Com o advento das mídias audiovisuais, a forma estética pôde, finalmente, ter seu registro reproduzido. A reprodução virtual de singulares e acidentes (imagens icônicas, sonoras e cinestésicas) processada pelas mídias audiovisuais pode, agora, ser também compreendida como a representação da esteticidade das coisas. O pôster da Monalisa é uma forma midiática do quadro pintado por Leonardo Da Vinci, mas não é uma descrição ou um conceito abstrato acerca do quadro – o cartaz é o próprio quadro virtualmente reproduzido e colocado diante da percepção do fruidor. Embora não seja a mesma coisa que o original, tem caráter estético, e se trata de um análogo.
Se, no passado, o que prevalecia era a comunicação lógica das palavras e números, deixando ao campo da forma (estética) uma pequena participação no âmbito da arte (tutelada pela lógica linguística), com o advento das mídias audiovisuais o campo da forma ganha capacidade de comunicar sua esteticidade.
Enquanto o registro da escrita era restrito à elite, não exercia influência em toda a sociedade, que se pautava pela oralidade secundária (influenciada pela elite letrada).

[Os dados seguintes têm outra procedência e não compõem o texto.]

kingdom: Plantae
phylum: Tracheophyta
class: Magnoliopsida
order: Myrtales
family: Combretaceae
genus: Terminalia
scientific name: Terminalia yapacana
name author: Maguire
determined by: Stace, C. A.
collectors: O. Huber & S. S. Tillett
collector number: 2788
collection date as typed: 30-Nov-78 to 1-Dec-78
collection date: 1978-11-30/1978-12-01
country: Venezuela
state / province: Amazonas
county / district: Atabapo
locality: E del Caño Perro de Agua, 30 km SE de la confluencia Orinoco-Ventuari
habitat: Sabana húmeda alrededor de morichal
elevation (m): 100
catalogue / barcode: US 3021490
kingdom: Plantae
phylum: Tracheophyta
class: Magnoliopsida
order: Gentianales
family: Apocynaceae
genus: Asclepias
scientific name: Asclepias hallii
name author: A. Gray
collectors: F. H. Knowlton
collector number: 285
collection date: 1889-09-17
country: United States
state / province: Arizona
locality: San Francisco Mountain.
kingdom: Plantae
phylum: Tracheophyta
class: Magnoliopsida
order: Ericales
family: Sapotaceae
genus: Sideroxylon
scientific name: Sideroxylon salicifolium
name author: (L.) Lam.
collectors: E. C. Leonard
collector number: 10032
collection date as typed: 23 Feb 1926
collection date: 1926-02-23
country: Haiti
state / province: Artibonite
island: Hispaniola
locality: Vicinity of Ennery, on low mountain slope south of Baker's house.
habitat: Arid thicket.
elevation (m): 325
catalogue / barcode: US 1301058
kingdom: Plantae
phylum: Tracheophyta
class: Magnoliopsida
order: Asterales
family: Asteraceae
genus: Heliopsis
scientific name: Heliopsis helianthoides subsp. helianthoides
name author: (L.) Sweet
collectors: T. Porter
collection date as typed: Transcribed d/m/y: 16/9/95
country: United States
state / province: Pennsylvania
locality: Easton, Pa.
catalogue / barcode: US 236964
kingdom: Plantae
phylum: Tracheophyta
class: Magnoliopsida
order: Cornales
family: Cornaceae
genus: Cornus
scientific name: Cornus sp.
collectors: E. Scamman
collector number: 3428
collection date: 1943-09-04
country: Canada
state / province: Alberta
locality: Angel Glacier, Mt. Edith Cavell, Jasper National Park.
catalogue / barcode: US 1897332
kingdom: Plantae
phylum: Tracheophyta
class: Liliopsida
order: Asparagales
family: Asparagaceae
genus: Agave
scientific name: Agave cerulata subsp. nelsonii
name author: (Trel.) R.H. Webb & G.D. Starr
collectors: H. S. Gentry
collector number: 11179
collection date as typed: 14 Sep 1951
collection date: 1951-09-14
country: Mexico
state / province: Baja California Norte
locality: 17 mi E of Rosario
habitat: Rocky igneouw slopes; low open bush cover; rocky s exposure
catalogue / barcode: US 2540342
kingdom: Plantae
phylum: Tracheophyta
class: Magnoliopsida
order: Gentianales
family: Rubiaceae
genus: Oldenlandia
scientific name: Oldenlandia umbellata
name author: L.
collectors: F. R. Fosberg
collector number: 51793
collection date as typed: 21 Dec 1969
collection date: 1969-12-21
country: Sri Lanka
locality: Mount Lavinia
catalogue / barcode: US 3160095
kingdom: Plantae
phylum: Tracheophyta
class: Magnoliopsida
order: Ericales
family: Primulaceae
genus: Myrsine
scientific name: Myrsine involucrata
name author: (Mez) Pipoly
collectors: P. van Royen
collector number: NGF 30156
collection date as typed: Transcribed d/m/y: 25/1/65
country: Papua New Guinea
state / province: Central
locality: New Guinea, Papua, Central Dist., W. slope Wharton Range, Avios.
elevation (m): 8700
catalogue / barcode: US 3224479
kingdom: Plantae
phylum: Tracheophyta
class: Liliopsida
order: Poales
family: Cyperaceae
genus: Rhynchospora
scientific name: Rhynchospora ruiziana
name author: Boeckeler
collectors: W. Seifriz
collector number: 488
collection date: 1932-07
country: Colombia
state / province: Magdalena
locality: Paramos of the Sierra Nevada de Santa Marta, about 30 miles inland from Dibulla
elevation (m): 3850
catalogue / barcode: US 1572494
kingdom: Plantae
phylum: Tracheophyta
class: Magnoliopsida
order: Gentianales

A partir de Gutenberg, o registro da escrita se democratizou, permitindo que a sociedade como um todo entrasse na era do letramento, gestor histórico do renascimento, do iluminismo e da modernidade.
No século XIX, surgem os registros das linguagens audiovisuais, mas enquanto esse registro era raro e oneroso, somente uma “elite” produtora dominava sua emissão. Entretanto, o consumo das formas audiovisuais se popularizou e em fins do século XX, com o advento da tecnologia digital, o registro das linguagens audiovisuais pôde ser democratizado, permitindo – à semelhança com a alfabetização geral nos séculos anteriores – que a sociedade contemporânea possa (re)produzir seus audiovisuais, inaugurando uma nova era cultural.
Referências
ECO, U. Tratado geral de semiótica. São Paulo: Editora Perspectiva, 2002.
PEIRCE, C. S. Semiótica. São Paulo: Perspectiva, 2003.
WEEDWOOD, B. História concisa da linguística. São Paulo: Parábola Editorial, 2002.